WORK TO BE COMPLETED: Format the items below as a numbered list with blank lines dropped, from the start of the items through the line containing "717 26 12 9 -3 5.8".

RECORDS PROVIDED:
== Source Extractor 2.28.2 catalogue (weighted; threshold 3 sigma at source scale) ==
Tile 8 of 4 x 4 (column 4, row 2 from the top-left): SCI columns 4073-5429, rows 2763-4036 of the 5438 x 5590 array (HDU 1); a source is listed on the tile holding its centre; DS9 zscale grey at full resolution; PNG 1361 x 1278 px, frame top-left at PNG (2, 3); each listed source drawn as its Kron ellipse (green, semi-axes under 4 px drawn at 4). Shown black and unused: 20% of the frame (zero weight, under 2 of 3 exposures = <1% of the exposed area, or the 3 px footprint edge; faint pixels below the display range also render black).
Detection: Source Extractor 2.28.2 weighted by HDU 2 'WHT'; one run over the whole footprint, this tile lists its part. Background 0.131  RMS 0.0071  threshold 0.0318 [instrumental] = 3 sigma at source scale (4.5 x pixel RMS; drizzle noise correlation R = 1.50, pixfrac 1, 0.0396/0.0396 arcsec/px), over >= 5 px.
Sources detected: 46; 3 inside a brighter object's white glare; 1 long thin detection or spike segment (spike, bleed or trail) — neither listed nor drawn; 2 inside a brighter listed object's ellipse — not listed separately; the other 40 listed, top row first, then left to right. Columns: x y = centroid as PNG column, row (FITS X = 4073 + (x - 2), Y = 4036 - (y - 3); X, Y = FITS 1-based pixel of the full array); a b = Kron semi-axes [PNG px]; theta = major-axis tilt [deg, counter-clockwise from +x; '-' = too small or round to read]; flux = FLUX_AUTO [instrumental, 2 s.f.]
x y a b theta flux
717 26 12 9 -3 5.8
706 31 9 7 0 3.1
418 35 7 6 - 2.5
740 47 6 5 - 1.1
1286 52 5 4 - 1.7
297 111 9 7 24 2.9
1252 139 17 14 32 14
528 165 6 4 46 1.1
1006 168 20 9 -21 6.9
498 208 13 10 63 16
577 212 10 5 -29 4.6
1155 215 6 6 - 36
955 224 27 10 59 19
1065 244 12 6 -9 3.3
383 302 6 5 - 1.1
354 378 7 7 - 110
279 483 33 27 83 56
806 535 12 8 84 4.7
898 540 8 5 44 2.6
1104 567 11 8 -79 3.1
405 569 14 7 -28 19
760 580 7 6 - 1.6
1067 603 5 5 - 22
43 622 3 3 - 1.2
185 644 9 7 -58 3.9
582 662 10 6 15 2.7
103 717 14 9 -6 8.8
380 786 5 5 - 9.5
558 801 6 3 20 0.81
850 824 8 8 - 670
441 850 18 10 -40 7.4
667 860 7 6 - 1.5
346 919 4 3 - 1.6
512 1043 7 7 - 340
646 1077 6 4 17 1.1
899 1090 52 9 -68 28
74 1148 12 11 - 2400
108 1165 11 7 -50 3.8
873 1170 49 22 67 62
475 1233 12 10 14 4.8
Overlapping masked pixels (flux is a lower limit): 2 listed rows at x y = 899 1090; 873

REPLY TO THE EXERCISE:
1. == Source Extractor 2.28.2 catalogue (weighted; threshold 3 sigma at source scale) ==
2. Tile 8 of 4 x 4 (column 4, row 2 from the top-left): SCI columns 4073-5429, rows 2763-4036 of the 5438 x 5590 array (HDU 1); a source is listed on the tile holding its centre; DS9 zscale grey at full resolution; PNG 1361 x 1278 px, frame top-left at PNG (2, 3); each listed source drawn as its Kron ellipse (green, semi-axes under 4 px drawn at 4). Shown black and unused: 20% of the frame (zero weight, under 2 of 3 exposures = <1% of the exposed area, or the 3 px footprint edge; faint pixels below the display range also render black).
3. Detection: Source Extractor 2.28.2 weighted by HDU 2 'WHT'; one run over the whole footprint, this tile lists its part. Background 0.131  RMS 0.0071  threshold 0.0318 [instrumental] = 3 sigma at source scale (4.5 x pixel RMS; drizzle noise correlation R = 1.50, pixfrac 1, 0.0396/0.0396 arcsec/px), over >= 5 px.
4. Sources detected: 46; 3 inside a brighter object's white glare; 1 long thin detection or spike segment (spike, bleed or trail) — neither listed nor drawn; 2 inside a brighter listed object's ellipse — not listed separately; the other 40 listed, top row first, then left to right. Columns: x y = centroid as PNG column, row (FITS X = 4073 + (x - 2), Y = 4036 - (y - 3); X, Y = FITS 1-based pixel of the full array); a b = Kron semi-axes [PNG px]; theta = major-axis tilt [deg, counter-clockwise from +x; '-' = too small or round to read]; flux = FLUX_AUTO [instrumental, 2 s.f.]
5. x y a b theta flux
6. 717 26 12 9 -3 5.8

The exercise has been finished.